# ACTION ITEM
Once you find the line with "tray [429,352,588,425] -> none" in the data that follows, repeat it and every line after it exactly, through the line with "none -> white console table [467,247,615,364]".

[EXCERPTED DATA — start]

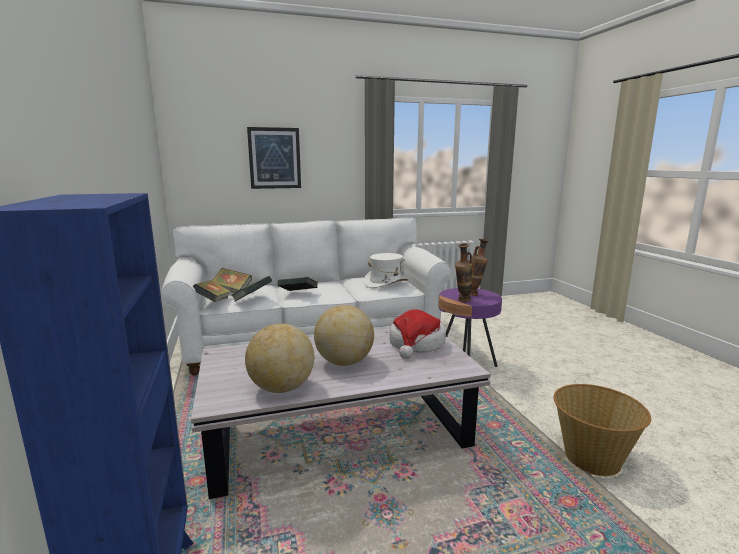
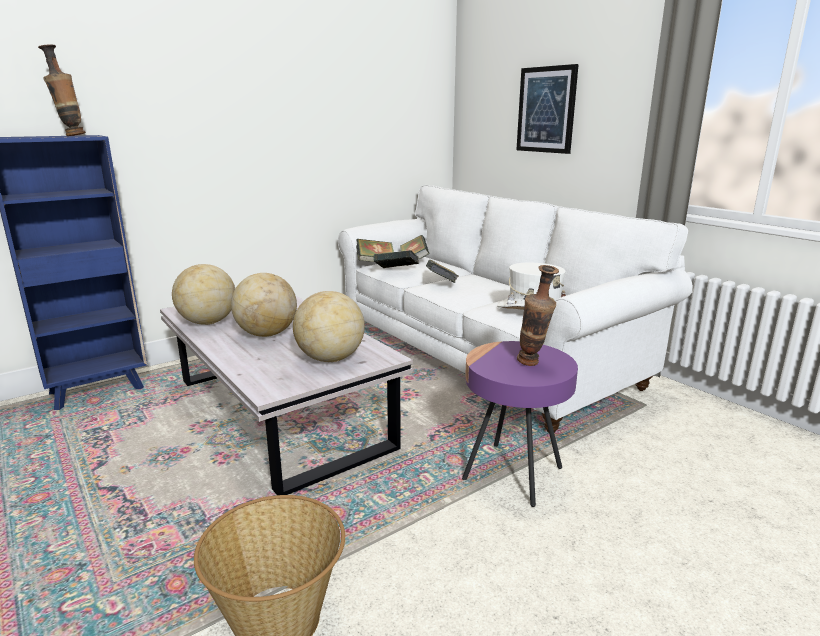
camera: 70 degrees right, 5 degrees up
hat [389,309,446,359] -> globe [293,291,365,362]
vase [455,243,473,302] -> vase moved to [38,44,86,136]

[EXCERPTED DATA — finish]
[EXCERPTED DATA — start]

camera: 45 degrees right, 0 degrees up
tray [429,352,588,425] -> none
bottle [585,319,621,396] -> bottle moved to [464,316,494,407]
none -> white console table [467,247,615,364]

[EXCERPTED DATA — finish]

# RESPONSE BELOW
tray [429,352,588,425] -> none
bottle [585,319,621,396] -> bottle moved to [464,316,494,407]
none -> white console table [467,247,615,364]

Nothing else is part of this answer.